WORK INSTRUCTION:
Your task is to restate the listing word for word without the pictures.

RECORD SET:
• • •

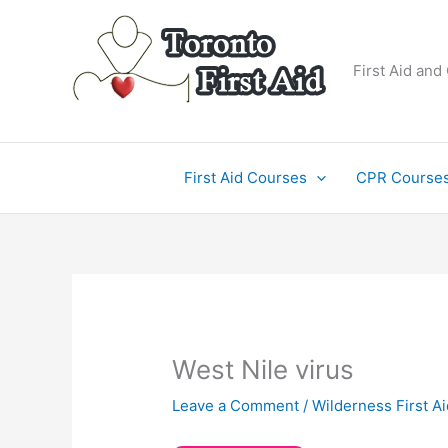
Skip
to
content
First Aid and
First Aid Courses
CPR Course
West Nile virus
Leave a Comment
/
Wilderness First Ai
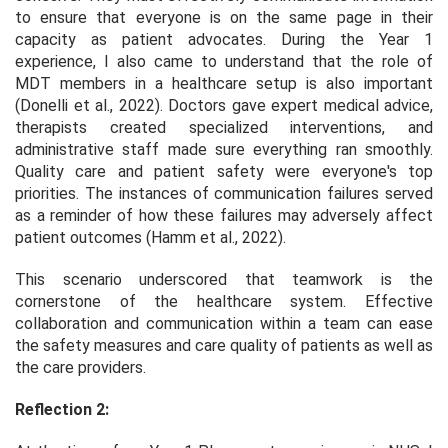
to ensure that everyone is on the same page in their
capacity as patient advocates. During the Year 1
experience, I also came to understand that the role of
MDT members in a healthcare setup is also important
(Donelli et al., 2022). Doctors gave expert medical advice,
therapists created specialized interventions, and
administrative staff made sure everything ran smoothly.
Quality care and patient safety were everyone's top
priorities. The instances of communication failures served
as a reminder of how these failures may adversely affect
patient outcomes (Hamm et al., 2022).
This scenario underscored that teamwork is the
cornerstone of the healthcare system. Effective
collaboration and communication within a team can ease
the safety measures and care quality of patients as well as
the care providers.
Reflection 2:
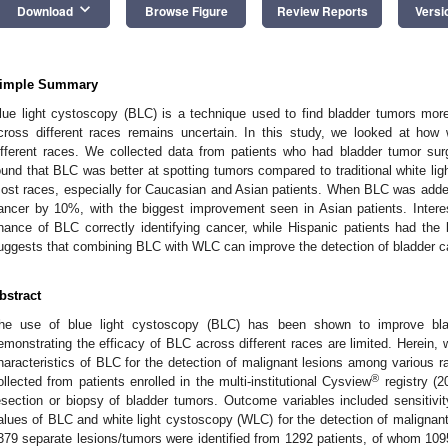
keyboard_arrow_down
Download
Browse Figure
Review Reports
Versi
imple Summary
lue light cystoscopy (BLC) is a technique used to find bladder tumors more
cross different races remains uncertain. In this study, we looked at how
ifferent races. We collected data from patients who had bladder tumor sur
ound that BLC was better at spotting tumors compared to traditional white li
ost races, especially for Caucasian and Asian patients. When BLC was added
ancer by 10%, with the biggest improvement seen in Asian patients. Interes
hance of BLC correctly identifying cancer, while Hispanic patients had the 
uggests that combining BLC with WLC can improve the detection of bladder ca
bstract
he use of blue light cystoscopy (BLC) has been shown to improve bla
emonstrating the efficacy of BLC across different races are limited. Herein, 
haracteristics of BLC for the detection of malignant lesions among various r
®
ollected from patients enrolled in the multi-institutional Cysview
registry (2
esection or biopsy of bladder tumors. Outcome variables included sensitivit
alues of BLC and white light cystoscopy (WLC) for the detection of malignant
379 separate lesions/tumors were identified from 1292 patients, of whom 1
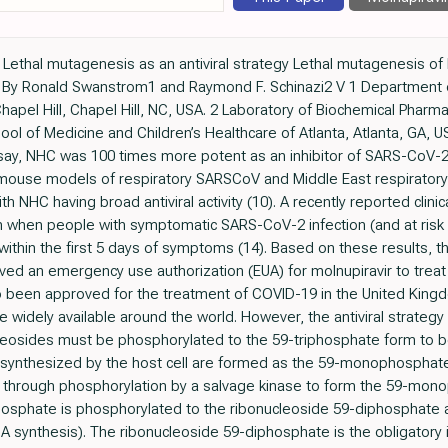
ethal mutagenesis as an antiviral strategy Lethal mutagenesis of RN
s By Ronald Swanstrom1 and Raymond F. Schinazi2 V 1 Department o
 Chapel Hill, Chapel Hill, NC, USA. 2 Laboratory of Biochemical Phar
hool of Medicine and Children’s Healthcare of Atlanta, Atlanta, GA,
, NHC was 100 times more potent as an inhibitor of SARS-CoV-2 than
in mouse models of respiratory SARSCoV and Middle East respirato
th NHC having broad antiviral activity (10). A recently reported clini
on when people with symptomatic SARS-CoV-2 infection (and at risk
 within the first 5 days of symptoms (14). Based on these results,
oved an emergency use authorization (EUA) for molnupiravir to tr
lso been approved for the treatment of COVID-19 in the United King
de widely available around the world. However, the antiviral strate
cleosides must be phosphorylated to the 59-triphosphate form to 
es synthesized by the host cell are formed as the 59-monophosphat
y through phosphorylation by a salvage kinase to form the 59-mono
sphate is phosphorylated to the ribonucleoside 59-diphosphate a
A synthesis). The ribonucleoside 59-diphosphate is the obligatory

• • •

SOLUTION:
Skip
to
content
First Aid and
First Aid Courses
CPR Course
West Nile virus
Leave a Comment
/
Wilderness First Ai
to ensure that everyone is on the same page in their
capacity as patient advocates. During the Year 1
experience, I also came to understand that the role of
MDT members in a healthcare setup is also important
(Donelli et al., 2022). Doctors gave expert medical advice,
therapists created specialized interventions, and
administrative staff made sure everything ran smoothly.
Quality care and patient safety were everyone's top
priorities. The instances of communication failures served
as a reminder of how these failures may adversely affect
patient outcomes (Hamm et al., 2022).
This scenario underscored that teamwork is the
cornerstone of the healthcare system. Effective
collaboration and communication within a team can ease
the safety measures and care quality of patients as well as
the care providers.
Reflection 2:
keyboard_arrow_down
Download
Browse Figure
Review Reports
Versi
imple Summary
lue light cystoscopy (BLC) is a technique used to find bladder tumors more
cross different races remains uncertain. In this study, we looked at how
ifferent races. We collected data from patients who had bladder tumor sur
ound that BLC was better at spotting tumors compared to traditional white li
ost races, especially for Caucasian and Asian patients. When BLC was added
ancer by 10%, with the biggest improvement seen in Asian patients. Interes
hance of BLC correctly identifying cancer, while Hispanic patients had the 
uggests that combining BLC with WLC can improve the detection of bladder ca
bstract
he use of blue light cystoscopy (BLC) has been shown to improve bla
emonstrating the efficacy of BLC across different races are limited. Herein, 
haracteristics of BLC for the detection of malignant lesions among various r
®
ollected from patients enrolled in the multi-institutional Cysview
registry (2
esection or biopsy of bladder tumors. Outcome variables included sensitivit
alues of BLC and white light cystoscopy (WLC) for the detection of malignant
379 separate lesions/tumors were identified from 1292 patients, of whom 1
ethal mutagenesis as an antiviral strategy Lethal mutagenesis of RN
s By Ronald Swanstrom1 and Raymond F. Schinazi2 V 1 Department o
 Chapel Hill, Chapel Hill, NC, USA. 2 Laboratory of Biochemical Phar
hool of Medicine and Children’s Healthcare of Atlanta, Atlanta, GA,
, NHC was 100 times more potent as an inhibitor of SARS-CoV-2 than
in mouse models of respiratory SARSCoV and Middle East respirato
th NHC having broad antiviral activity (10). A recently reported clini
on when people with symptomatic SARS-CoV-2 infection (and at risk
 within the first 5 days of symptoms (14). Based on these results,
oved an emergency use authorization (EUA) for molnupiravir to tr
lso been approved for the treatment of COVID-19 in the United King
de widely available around the world. However, the antiviral strate
cleosides must be phosphorylated to the 59-triphosphate form to 
es synthesized by the host cell are formed as the 59-monophosphat
y through phosphorylation by a salvage kinase to form the 59-mono
sphate is phosphorylated to the ribonucleoside 59-diphosphate a
A synthesis). The ribonucleoside 59-diphosphate is the obligatory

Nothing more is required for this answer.